Le Sénégal doit-il choisir entre l‘agriculture et le pétrole?

Des agriculteurs sénégalais travaillant dans les champs à Djilakh, à 80 km au sud de Dakar

Des agriculteurs sénégalais travaillant dans les champs à Djilakh, à 80 km au sud de Dakar

Le 14/05/2025 à 08h55

VidéoL’agriculture, qui emploie 70% de la population active et représente 16% du PIB, devrait-elle craindre les très lucratifs hydrocarbures dont le pays a entamé la commercialisation? Le bon sens paysan soutient qu’un «pays bien nourri peut aspirer à d’autres richesses.»

Malgré l’essor imminent des hydrocarbures, l’agriculture demeure la clé d’une économie résiliente pour Kalidou Dia, producteur agricole. Pour lui, la souveraineté alimentaire est la meilleure garantie d’indépendance et de stabilité économique. «Un pays bien nourri peut aspirer à d’autres richesses», soutient-il, appelant les autorités à privilégier la production agricole plutôt que de se laisser séduire uniquement par les revenus pétroliers.

Cette position rejoint celle de nombreux producteurs qui saluent l’appel des autorités à renforcer le secteur agricole, levier essentiel pour sortir le Sénégal de la dépendance alimentaire.
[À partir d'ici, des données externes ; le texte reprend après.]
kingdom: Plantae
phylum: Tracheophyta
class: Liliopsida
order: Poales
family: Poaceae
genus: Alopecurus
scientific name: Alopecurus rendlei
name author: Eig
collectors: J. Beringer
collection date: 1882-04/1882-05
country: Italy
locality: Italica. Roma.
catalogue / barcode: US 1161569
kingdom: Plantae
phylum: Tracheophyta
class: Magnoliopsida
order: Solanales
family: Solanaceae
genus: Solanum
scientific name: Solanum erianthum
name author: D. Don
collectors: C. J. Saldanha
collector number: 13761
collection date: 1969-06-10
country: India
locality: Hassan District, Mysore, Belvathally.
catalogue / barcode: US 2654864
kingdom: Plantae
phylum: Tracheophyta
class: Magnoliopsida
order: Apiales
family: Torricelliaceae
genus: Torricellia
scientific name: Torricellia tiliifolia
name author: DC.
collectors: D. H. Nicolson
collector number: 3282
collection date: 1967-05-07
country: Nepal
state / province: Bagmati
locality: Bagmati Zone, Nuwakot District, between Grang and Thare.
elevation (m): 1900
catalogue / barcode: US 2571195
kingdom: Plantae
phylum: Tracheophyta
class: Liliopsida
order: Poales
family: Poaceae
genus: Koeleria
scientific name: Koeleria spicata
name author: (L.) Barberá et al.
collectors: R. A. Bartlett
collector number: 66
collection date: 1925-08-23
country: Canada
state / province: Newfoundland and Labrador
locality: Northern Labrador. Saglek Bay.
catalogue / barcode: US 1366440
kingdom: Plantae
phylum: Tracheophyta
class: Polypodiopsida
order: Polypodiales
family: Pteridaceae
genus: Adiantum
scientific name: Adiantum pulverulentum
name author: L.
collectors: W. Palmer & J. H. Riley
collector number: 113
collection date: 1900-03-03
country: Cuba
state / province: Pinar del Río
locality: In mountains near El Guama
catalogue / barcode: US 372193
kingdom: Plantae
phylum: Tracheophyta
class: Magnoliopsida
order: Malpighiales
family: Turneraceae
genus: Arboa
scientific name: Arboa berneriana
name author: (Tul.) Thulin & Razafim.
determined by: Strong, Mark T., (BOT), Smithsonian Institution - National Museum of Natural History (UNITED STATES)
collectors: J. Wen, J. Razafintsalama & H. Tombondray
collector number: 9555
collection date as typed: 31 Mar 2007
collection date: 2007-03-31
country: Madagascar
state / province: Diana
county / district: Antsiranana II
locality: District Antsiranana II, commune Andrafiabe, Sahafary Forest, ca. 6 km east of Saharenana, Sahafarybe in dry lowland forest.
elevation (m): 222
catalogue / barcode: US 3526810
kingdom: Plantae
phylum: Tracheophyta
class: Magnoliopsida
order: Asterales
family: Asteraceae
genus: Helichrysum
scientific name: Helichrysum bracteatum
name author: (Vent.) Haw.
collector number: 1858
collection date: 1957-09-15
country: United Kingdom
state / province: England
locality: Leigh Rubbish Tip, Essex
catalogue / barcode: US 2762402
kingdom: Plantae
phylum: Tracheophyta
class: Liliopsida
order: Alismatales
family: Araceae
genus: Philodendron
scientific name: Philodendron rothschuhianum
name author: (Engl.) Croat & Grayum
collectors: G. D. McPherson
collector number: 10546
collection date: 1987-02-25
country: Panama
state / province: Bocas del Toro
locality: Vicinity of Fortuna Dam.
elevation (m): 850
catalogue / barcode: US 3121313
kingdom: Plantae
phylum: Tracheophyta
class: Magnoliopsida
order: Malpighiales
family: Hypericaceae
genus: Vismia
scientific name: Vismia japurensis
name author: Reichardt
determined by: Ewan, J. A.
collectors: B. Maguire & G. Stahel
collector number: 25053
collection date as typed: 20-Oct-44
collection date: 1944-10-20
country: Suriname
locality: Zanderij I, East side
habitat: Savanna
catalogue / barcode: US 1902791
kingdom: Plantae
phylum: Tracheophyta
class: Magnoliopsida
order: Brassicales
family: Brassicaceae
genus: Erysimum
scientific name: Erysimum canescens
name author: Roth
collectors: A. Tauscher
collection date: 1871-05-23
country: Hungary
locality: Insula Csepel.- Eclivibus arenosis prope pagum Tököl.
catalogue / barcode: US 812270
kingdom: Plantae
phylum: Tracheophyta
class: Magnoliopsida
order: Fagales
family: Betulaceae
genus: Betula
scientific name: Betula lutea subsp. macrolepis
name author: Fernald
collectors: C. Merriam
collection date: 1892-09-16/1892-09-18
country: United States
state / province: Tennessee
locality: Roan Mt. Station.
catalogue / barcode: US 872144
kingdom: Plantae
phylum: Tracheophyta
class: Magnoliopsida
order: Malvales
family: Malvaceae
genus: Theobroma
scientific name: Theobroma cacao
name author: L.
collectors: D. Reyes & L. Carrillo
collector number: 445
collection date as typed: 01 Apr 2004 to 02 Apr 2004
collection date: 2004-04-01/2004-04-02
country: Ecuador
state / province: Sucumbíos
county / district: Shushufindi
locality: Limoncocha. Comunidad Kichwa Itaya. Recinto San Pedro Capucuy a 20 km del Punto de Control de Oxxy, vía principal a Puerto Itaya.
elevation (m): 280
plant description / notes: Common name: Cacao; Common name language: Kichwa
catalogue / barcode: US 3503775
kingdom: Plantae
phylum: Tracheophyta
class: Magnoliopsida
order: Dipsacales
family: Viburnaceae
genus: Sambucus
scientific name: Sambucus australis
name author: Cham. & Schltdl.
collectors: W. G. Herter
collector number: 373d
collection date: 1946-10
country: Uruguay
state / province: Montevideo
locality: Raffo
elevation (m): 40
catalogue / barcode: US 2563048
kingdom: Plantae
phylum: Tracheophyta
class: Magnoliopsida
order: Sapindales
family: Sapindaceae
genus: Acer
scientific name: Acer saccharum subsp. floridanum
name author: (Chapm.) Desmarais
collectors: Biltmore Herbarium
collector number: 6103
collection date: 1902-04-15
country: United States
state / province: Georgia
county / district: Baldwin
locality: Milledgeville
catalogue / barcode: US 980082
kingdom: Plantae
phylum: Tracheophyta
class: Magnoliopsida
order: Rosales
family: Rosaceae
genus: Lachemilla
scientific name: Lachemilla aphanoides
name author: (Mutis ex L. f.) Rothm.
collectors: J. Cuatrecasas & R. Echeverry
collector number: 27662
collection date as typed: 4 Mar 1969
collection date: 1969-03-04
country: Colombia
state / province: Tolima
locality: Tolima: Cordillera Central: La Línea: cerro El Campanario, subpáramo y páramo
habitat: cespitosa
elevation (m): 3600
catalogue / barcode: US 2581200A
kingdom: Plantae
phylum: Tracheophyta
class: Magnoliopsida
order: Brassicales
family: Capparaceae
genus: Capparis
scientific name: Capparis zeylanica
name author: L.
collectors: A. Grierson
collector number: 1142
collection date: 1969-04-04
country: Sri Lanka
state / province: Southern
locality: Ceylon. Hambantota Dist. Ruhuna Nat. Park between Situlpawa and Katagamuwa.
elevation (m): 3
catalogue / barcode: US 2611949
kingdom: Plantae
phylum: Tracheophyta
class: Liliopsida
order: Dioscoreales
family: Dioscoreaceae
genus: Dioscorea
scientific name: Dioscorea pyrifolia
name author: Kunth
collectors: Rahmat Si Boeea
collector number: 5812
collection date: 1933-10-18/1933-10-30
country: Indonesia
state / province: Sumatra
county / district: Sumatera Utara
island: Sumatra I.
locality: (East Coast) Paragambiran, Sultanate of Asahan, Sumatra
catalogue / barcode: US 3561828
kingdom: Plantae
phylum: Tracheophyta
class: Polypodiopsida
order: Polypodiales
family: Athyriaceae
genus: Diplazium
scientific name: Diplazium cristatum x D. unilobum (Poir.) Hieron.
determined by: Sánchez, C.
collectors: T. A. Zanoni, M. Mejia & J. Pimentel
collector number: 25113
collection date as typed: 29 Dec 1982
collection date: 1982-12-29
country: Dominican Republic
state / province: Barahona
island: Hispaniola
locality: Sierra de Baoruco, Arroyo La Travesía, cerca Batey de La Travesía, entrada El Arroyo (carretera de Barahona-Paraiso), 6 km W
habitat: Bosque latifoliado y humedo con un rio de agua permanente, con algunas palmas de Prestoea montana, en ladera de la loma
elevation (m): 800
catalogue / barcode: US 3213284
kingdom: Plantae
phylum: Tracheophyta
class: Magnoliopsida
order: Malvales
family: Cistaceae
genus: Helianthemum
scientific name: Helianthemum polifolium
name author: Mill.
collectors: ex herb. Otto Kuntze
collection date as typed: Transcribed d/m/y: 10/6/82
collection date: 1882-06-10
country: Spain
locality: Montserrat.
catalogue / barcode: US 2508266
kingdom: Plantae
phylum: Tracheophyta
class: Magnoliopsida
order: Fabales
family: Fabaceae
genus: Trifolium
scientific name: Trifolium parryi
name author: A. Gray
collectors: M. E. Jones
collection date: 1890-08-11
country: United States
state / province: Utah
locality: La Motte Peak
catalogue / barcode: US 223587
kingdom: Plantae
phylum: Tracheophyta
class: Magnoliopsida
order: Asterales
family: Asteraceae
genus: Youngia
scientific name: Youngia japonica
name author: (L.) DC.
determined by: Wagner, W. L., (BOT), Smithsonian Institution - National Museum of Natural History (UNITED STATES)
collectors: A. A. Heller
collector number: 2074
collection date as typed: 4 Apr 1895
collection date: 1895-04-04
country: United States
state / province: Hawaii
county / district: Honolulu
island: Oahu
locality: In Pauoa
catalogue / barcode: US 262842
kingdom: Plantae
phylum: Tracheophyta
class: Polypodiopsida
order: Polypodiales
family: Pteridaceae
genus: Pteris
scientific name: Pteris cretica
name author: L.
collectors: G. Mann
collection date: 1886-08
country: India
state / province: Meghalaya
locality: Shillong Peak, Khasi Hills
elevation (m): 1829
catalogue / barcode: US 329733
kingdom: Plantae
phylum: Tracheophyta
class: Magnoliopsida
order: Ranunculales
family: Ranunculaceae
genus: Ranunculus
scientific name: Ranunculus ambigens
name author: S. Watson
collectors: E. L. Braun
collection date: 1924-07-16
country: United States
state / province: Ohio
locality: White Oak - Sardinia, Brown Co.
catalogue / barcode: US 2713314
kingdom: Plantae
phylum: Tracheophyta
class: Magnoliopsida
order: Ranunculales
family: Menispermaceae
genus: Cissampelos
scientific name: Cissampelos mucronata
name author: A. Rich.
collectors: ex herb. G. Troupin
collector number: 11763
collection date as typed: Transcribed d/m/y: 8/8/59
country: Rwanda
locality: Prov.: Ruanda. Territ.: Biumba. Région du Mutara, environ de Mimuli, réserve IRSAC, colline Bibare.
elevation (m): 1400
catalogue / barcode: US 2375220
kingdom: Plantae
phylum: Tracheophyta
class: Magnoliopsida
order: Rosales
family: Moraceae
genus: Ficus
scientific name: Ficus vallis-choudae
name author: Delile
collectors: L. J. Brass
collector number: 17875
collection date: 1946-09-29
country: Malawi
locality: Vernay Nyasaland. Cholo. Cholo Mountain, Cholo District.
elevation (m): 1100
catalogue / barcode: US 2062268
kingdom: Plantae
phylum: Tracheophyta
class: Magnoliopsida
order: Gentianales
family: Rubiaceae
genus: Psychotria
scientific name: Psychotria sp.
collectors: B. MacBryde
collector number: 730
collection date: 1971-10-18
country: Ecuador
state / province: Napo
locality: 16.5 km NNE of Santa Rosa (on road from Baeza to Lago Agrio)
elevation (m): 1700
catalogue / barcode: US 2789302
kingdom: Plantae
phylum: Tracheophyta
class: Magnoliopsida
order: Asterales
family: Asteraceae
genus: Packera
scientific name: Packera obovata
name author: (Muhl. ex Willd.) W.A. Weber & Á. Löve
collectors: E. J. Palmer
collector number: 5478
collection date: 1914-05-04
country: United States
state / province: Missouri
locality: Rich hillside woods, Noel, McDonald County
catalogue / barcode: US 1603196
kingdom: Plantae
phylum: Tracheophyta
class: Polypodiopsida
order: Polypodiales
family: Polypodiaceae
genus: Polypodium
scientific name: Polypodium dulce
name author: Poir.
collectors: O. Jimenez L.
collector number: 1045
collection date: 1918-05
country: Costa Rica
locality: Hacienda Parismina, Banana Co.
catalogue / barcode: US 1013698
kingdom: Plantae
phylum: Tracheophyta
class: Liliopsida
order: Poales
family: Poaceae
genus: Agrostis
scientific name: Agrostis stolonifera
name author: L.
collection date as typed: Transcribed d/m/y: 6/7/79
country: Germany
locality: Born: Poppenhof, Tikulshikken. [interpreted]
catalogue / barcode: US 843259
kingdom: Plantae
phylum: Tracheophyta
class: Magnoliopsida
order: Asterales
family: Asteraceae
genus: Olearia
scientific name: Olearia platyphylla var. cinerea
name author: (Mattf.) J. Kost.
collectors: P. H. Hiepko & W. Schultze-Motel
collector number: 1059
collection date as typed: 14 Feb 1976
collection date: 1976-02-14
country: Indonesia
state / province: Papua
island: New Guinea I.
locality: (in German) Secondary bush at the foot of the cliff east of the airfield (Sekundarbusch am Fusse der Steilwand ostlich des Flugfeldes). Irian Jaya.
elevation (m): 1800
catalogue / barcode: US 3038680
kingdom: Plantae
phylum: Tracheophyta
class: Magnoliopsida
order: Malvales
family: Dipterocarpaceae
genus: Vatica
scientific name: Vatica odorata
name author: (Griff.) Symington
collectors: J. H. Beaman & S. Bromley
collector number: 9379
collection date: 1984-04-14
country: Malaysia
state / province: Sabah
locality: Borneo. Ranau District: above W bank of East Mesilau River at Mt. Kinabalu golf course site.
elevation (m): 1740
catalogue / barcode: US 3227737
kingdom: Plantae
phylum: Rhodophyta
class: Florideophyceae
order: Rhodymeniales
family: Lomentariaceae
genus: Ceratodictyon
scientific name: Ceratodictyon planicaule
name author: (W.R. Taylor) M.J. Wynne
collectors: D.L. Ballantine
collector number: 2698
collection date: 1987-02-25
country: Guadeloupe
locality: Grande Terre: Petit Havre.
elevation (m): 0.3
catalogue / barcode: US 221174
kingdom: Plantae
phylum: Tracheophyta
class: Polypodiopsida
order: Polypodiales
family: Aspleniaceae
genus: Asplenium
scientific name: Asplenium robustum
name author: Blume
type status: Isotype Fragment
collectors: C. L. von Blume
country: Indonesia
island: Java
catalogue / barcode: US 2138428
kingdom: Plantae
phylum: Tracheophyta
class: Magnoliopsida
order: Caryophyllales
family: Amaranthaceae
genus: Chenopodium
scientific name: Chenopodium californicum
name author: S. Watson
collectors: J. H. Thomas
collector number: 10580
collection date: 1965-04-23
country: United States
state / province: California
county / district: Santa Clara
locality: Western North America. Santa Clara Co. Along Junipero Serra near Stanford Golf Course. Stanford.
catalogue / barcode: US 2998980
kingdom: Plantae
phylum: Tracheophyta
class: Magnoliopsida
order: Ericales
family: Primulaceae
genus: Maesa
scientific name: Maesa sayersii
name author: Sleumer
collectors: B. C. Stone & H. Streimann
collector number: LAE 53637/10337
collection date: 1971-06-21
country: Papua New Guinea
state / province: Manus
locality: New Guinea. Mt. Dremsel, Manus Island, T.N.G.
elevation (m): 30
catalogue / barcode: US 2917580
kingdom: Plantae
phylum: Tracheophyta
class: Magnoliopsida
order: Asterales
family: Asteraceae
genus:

Pour Kalidou Dia, aucune richesse naturelle, aussi prometteuse soit-elle, ne saurait remplacer l’agriculture. «Le Sénégal possède des terres fertiles, un ensoleillement favorable et une jeunesse dynamique. C’est un potentiel considérable que nous devons exploiter pour assurer notre autosuffisance», souligne-t-il.

Pour lui, il est primordial de miser sur les atouts naturels du pays plutôt que sur une rente pétrolière incertaine et fluctuante. L’agriculture doit ainsi être perçue comme un investissement pérenne pour le développement économique du pays.

Quelle agriculture pour demain?

Thierno Diop, président du Comité d’initiatives pour la gouvernance alimentaire (CIGA), quant à lui encourage le développement de l’agriculture mais nuance son propos en interrogeant la nature même de cette agriculture à promouvoir. «Il ne s’agit pas de n’importe quelle agriculture, mais d’une agriculture saine, durable et respectueuse des ressources», affirme-t-il. Pour lui, le défi réside dans la mise en place de pratiques agricoles qui garantissent la sécurité alimentaire tout en préservant l’environnement.

La position de ces acteurs trouve un écho au niveau institutionnel. Lors du Forum sur les systèmes alimentaires africains, Hailemariam Dessalegn, président de l’événement, a exhorté les autorités sénégalaises à faire de l’agriculture le fer de lance de la politique économique, malgré les importantes découvertes en hydrocarbures. Citant le cas du Nigéria et de l’Indonésie, il a rappelé l’importance de diversifier les sources de développement, plaidant pour un focus sur l’agriculture.

Le ministre de l’Agriculture, Mabouba Diagne, a réaffirmé cette volonté en annonçant des investissements record pour la campagne agricole 2025, inscrivant ainsi la souveraineté alimentaire parmi les priorités nationales. Dans un contexte économique en pleine mutation, le Sénégal doit faire des choix stratégiques. Si les ressources énergétiques offrent des perspectives financières, l’agriculture reste, aux yeux de nombreux experts, la véritable clé d’un développement inclusif et durable.